- Theatrical poster
- Directed by: Frank Borzage
- Screenplay by: Milton Krims Paul Green
- Based on: Green Light by Lloyd C. Douglas
- Produced by: Frank Borzage
- Starring: Errol Flynn; Anita Louise; Margaret Lindsay;
- Cinematography: Byron Haskin
- Edited by: James Gibbon
- Music by: Max Steiner
- Production company: Cosmopolitan Productions
- Distributed by: Warner Bros. Pictures
- Release date: February 12, 1937 (New York);
- Running time: 85 minutes
- Country: United States
- Language: English
- Budget: $513,000
- Box office: $1.7 million

= Green Light (1937 film) =

1937 film by Frank Borzage

Green Light is a 1937 American drama film directed by Frank Borzage and starring Errol Flynn, Anita Louise and Margaret Lindsay. The film is adapted from a novel written by Lloyd C. Douglas. The novel is closely related to Douglas' previous book, Magnificent Obsession, which was also adapted as a film. It was Flynn's first starring role in a studio film not based on action.

==Plot==
Dr. Newell Paige is a surgeon whose refusal to name the real culprit in an operation gone fatally awry results in the ruin of his career. Dismissed from the hospital staff, Paige leaves Massachusetts and travels to Montana to assist a researcher into Rocky Mountain spotted fever, almost dying when he subjects himself to an experimental serum. Eventually Paige returns to his former post and is cleared of all charges.

==Production==
Originally Warner Bros. announced that Leslie Howard would be the star and he was scheduled to begin filming Green Light at the end of June 1935 after completion of his run in The Petrified Forest on Broadway. However, a persistent bout of boils repeatedly hospitalized Howard throughout the production and forced him to withdraw. Warner Bros. then announced the leads as Errol Flynn and Olivia de Havilland, but De Havilland withdrew and the female leads were announced as Anita Louise and Ann Dvorak. However, Dvorak was replaced by Margaret Lindsay.

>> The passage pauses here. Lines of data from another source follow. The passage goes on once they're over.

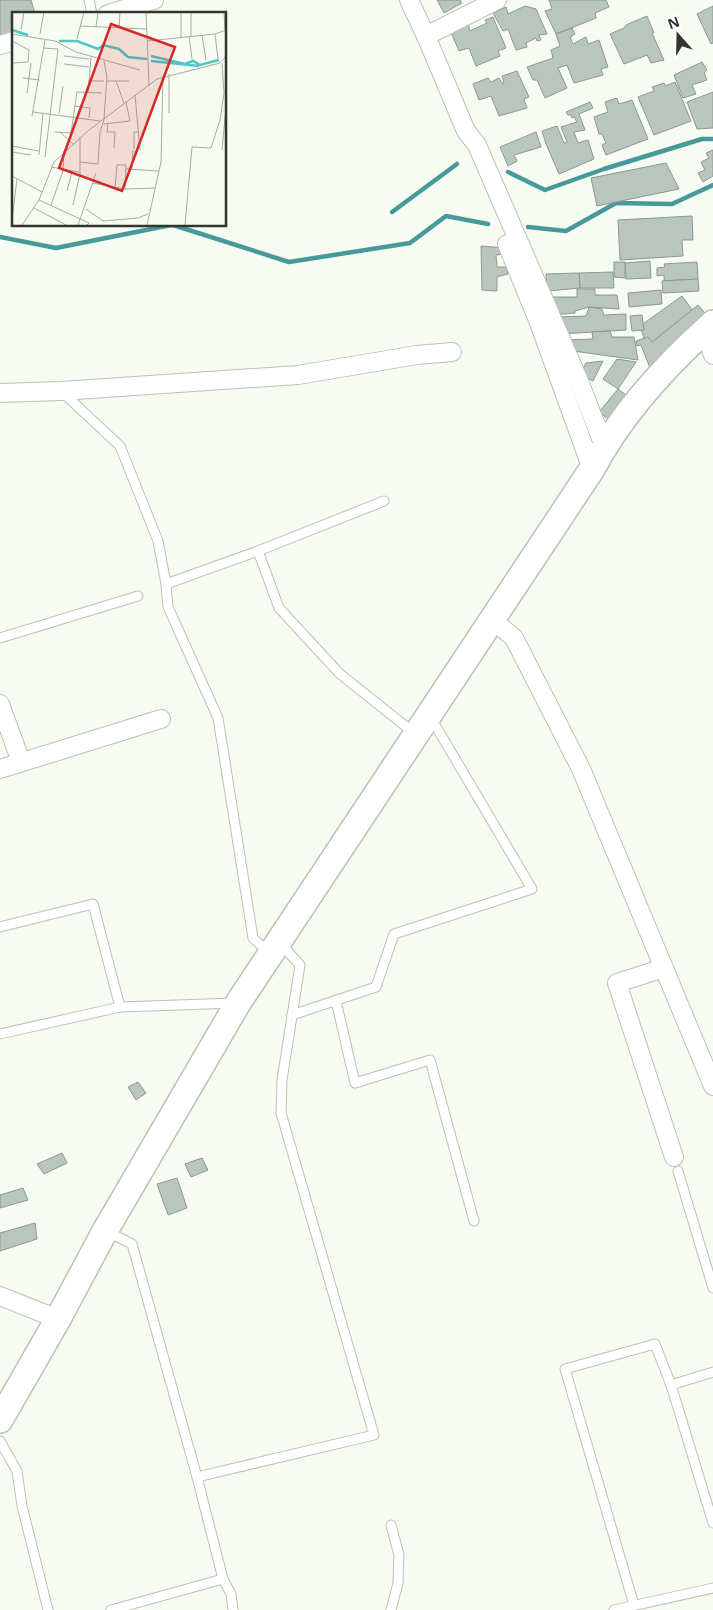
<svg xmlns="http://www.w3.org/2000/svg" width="713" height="1610" viewBox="0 0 713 1610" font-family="'Noto Sans',sans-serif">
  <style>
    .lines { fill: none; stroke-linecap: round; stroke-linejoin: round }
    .stream { stroke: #489a9a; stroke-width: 4.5 }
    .building { fill: #b9c5bf; stroke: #8d9892 }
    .service-casing { stroke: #bcc1b7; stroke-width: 11 }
    .minor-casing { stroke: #bcc1b7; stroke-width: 20 }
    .secondary-casing { stroke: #bcc1b7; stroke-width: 28 }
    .service { stroke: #fff; stroke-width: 9 }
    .minor { stroke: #fff; stroke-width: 18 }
    .secondary { stroke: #fff; stroke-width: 25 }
    .inset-river { fill: none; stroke: #51c6c7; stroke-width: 2.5 }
    .inset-road { fill: none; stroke: #a8aca4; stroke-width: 1 }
    .view { fill: #d62828; fill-opacity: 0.15; stroke: #d62828; stroke-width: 2.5 }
    .inset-edge { fill: none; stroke: #323530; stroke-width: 2.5 }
  </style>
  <rect width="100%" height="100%" fill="#f6fcf1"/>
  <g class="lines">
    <!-- stream -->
    <g class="stream">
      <polyline points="508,172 545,190 604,169 702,139 713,139"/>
      <polyline points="392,212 457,164"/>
      <polyline points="173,225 289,262 410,243 446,216 488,224"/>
      <polyline points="528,227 566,231 616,203 672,204 713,185"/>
      <polyline points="0,237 56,248 171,225"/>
    </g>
  </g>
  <!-- building -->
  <g class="building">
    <polygon points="0,0 31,0 35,14 14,14 14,32 0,36"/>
    <polygon points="437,0 460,0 462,3 444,13"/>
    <polygon points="549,0 606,0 609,7 595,13 596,18 556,34 545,11 552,9"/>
    <polygon points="525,6 536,9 547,34 539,35 541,40 537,41 536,38 526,43 527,47 516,50 508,29 503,31 493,13 506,7 508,14"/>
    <polygon points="713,6 713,43 711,44 697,14"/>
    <polygon points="647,16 654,33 652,33 664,60 651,63 647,55 624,64 610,34 624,28 626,25"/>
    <polygon points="493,17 506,48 498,51 500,56 476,66 469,48 459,51 451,32 468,23 470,31 487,23 485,20"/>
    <polygon points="572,28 575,34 570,37 573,44 586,37 588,44 599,40 608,67 601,69 603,75 574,83 567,65 558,68 567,88 545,98 537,80 533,80 527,67 553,58 551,50 560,46 556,34"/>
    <polygon points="702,62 707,70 704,73 707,80 692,85 696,94 683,98 674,75"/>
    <polygon points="517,71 529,97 524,99 527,108 499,116 491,96 479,100 473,84 488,78 491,82 499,78 503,84 504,82 502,76"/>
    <polygon points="675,82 691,121 654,135 638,97 654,91 652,87 664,83 665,86"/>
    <polygon points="713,92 713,128 697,129 687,102"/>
    <polygon points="617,98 619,104 632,100 648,139 606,155 602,145 606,143 602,134 599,134 594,117 608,112 605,102"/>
    <polygon points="590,102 593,108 579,114 585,130 574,132 578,143 588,140 594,159 559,174 546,144 542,131 557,126 564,143 567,142 561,127 577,122 574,117 572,118 571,115 568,115 566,112"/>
    <polygon points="536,132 541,147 514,155 517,161 508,166 500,147"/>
    <polygon points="713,150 713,176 703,182 698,173 705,170 701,162 709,158 706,153"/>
    <polygon points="666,163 679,189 597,206 591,178"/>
    <polygon points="692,216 693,240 682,240 683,256 620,260 618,220"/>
    <polygon points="481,246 505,248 506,254 496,255 497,267 506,267 508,274 497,277 497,291 482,290"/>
    <polygon points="650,261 651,278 626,279 625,263"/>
    <polygon points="614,262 625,262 625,278 614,277"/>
    <polygon points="697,262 698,279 664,281 664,275 657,276 657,268 665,267 664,264"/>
    <polygon points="613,272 614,288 580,288 579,273"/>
    <polygon points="579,273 580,288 547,291 546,274"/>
    <polygon points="698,279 699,291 663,293 662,281"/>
    <polygon points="577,289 595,289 595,295 617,295 619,309 589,307 575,311 575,313 552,315 551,297 577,297"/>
    <polygon points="661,290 662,304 629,307 628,293"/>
    <polygon points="682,296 694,312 652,342 644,338 640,326"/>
    <polygon points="698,305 713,323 652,373 641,345 637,346 636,341 648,337 652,342"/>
    <polygon points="589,307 602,309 604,315 626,314 626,330 560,334 560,317 586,316"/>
    <polygon points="642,315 644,330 632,331 630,316"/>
    <polygon points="610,331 612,337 634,337 638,360 566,350 566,340 593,339 592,332"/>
    <polygon points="617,359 636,362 618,389 603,379"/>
    <polygon points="603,361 593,381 580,374 586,363"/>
    <polygon points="618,389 633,400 614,424 599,412"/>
    <polygon points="138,1082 146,1093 136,1100 128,1087"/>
    <polygon points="62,1153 67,1163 44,1174 37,1164"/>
    <polygon points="202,1158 208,1170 191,1177 185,1164"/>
    <polygon points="177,1178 187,1208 168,1215 157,1184"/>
    <polygon points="23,1188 28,1200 0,1208 0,1195"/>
    <polygon points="35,1223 37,1239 0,1251 0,1233"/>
  </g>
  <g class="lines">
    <!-- service casing -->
    <g class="service-casing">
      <g id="service">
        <polyline points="89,0 92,14"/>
        <polyline points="61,391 120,446 158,541 166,584 168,607 218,718 253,938 270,954"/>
        <polyline points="258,551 279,608 340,674 414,733"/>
        <polyline points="166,584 258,551 384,501"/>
        <polyline points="0,638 138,596"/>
        <polyline points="0,927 93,904 120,1007"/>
        <polyline points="336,1001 355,1083 430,1060 474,1221"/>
        <polyline points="292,1015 376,987 394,934 532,889 431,718"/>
        <polyline points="0,1034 120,1007 235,1003"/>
        <polyline points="678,1171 713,1288"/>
        <polyline points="106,1231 132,1244 197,1477 223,1579 231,1594 233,1610"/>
        <polyline points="671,1385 713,1372"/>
        <polyline points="0,1441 17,1471 22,1506 48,1610"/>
        <polyline points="197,1477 374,1435 281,1113 282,1080 300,965 280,943"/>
        <polyline points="634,1605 565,1369 655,1344 671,1385 713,1523"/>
        <polyline points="111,1610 223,1579"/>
        <polyline points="391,1610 398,1583 399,1555 391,1525"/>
        <polyline points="614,1610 713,1588"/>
      </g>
    </g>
    <!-- minor casing -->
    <g class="minor-casing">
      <g id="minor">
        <polyline points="409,0 426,36 466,131 477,145 579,381 604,446"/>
        <polyline points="108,14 154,0"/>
        <polyline points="426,36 497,0"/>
        <polyline points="0,45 14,41"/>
        <polyline points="507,244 538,320 592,469"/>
        <polyline points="705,330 713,355"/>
        <polyline points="0,393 61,391 298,375 417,355 452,352"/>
        <polyline points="493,620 514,638 581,769 713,1086"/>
        <polyline points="0,704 21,762"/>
        <polyline points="0,769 161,719"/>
        <polyline points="664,968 617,983 674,1157"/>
        <polyline points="0,1296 58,1319"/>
      </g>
    </g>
    <!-- secondary casing -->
    <g class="secondary-casing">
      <path id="secondary" d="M 0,1420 L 58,1319 L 105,1231 L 238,1003 L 592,469 C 621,414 667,364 713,323"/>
    </g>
    <!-- service -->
    <use href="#service" class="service"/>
    <!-- minor -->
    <use href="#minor" class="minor"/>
    <!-- secondary -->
    <use href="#secondary" class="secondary"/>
  </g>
  <!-- overview -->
  <g transform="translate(12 12)">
    <rect width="214" height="214" fill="#f6fcf1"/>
    <path class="inset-river" d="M 0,18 L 16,23M 47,29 L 65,29 L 86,37 L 91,33 L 107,37 L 116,45 L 135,47M 139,44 L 173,52 L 181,49 L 188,53 L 207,48M 139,49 L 187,54"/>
    <path class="inset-road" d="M 134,0 L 137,73M 212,0 L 213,18M 68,14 L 135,17M 84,15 L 86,0M 107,16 L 108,0M 9,18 L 12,0M 0,22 L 43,29 L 64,40 L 128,58M 28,22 L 32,0M 203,22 L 206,47M 190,23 L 194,48M 177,24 L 180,47M 179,24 L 179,0M 169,25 L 169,0M 65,27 L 72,0M 0,29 L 17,38 L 16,50 L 1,51M 136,29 L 203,22 L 214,18M 32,36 L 46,37 L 33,145M 52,44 L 77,47M 92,49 L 95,65 L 92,106M 52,52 L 77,55M 157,62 L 157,101M 11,66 L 28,68M 76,69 L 92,69M 95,69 L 117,69M 104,69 L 112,91M 0,77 L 0,22M 15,81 L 19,51M 76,81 L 79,45M 123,83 L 128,138M 62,94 L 78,96 L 77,106M 21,100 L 88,109M 47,102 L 51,74M 20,104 L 33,28M 92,112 L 118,109 L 114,90M 96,112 L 95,120 L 103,120 L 102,136M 43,120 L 59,121 L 65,80 L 90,81M 48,120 L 61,132M 0,134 L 27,139M 122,137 L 122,120 L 127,120M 210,138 L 214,95M 0,140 L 19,143M 27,143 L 31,101M 68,150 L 86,152 L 88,120 L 93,105M 39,155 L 67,160M 114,157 L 147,159M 120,158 L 121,138M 0,164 L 30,180M 80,171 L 113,177 L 143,176M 103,176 L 105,153 L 114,153 L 113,177M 55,179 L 60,160M 27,188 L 77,211 L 75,213M 39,193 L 51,159 L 52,139M 61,193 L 68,162 L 68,125M 22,196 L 54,213M 74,197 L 91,209 L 126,206 L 136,202M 0,207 L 5,167M 10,213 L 27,188 L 42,150 L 77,118 L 145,67 L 208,51 L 214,44M 66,213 L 84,161M 135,213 L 149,150 L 151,64M 173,213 L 180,135 L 199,136 L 208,108 L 212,81 L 210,51"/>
    <path class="view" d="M 99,12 L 163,35 L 110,179 L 47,156 Z"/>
    <rect width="214" height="214" class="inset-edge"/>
  </g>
  <!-- north arrow -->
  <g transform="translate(678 35) rotate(340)" stroke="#ffffff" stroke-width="4" paint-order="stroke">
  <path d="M0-4L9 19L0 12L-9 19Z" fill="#323530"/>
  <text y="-8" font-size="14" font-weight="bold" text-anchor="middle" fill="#323530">N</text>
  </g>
</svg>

After starring in the swashbuckling films Captain Blood and The Charge of the Light Brigade, Flynn asked Warner Bros. for a different type of role and was cast in Green Light as the result following Howard's withdrawal. However, Flynn would return to a swashbuckling role in his next film, The Prince and the Pauper.

==Reception==
In a contemporary review for The New York Times, critic Frank S. Nugent wrote that Green Light suffered in its transition to the screen: "[I]t is unable to disguise (as the novel did) the author's weakness as a story-teller. Mr. Douglas dealt with familiar, well-worn plot materials and he unraveled them more often by coincidence than by reason. It was chiefly the conversation—the readable, intelligent, even inspirational theorizing—of his characters that kept his narrative alive. ... [The film] exposes serious structural weaknesses and probably will cause many who had not read the original to wonder what all the shouting was about."

Released theatrically on February 20, 1937, Green Light was popular at the American box office. According to Warner Bros. records, the film earned $1,254,000 domestically and $416,000 foreign, making it the studio's second-most popular film of 1937 (the first was The Prince and the Pauper).

== Home media ==
The Warner Archive Collection, a made-on-demand disc branch of Warner Home Video, released the film on DVD-R on November 10, 2010.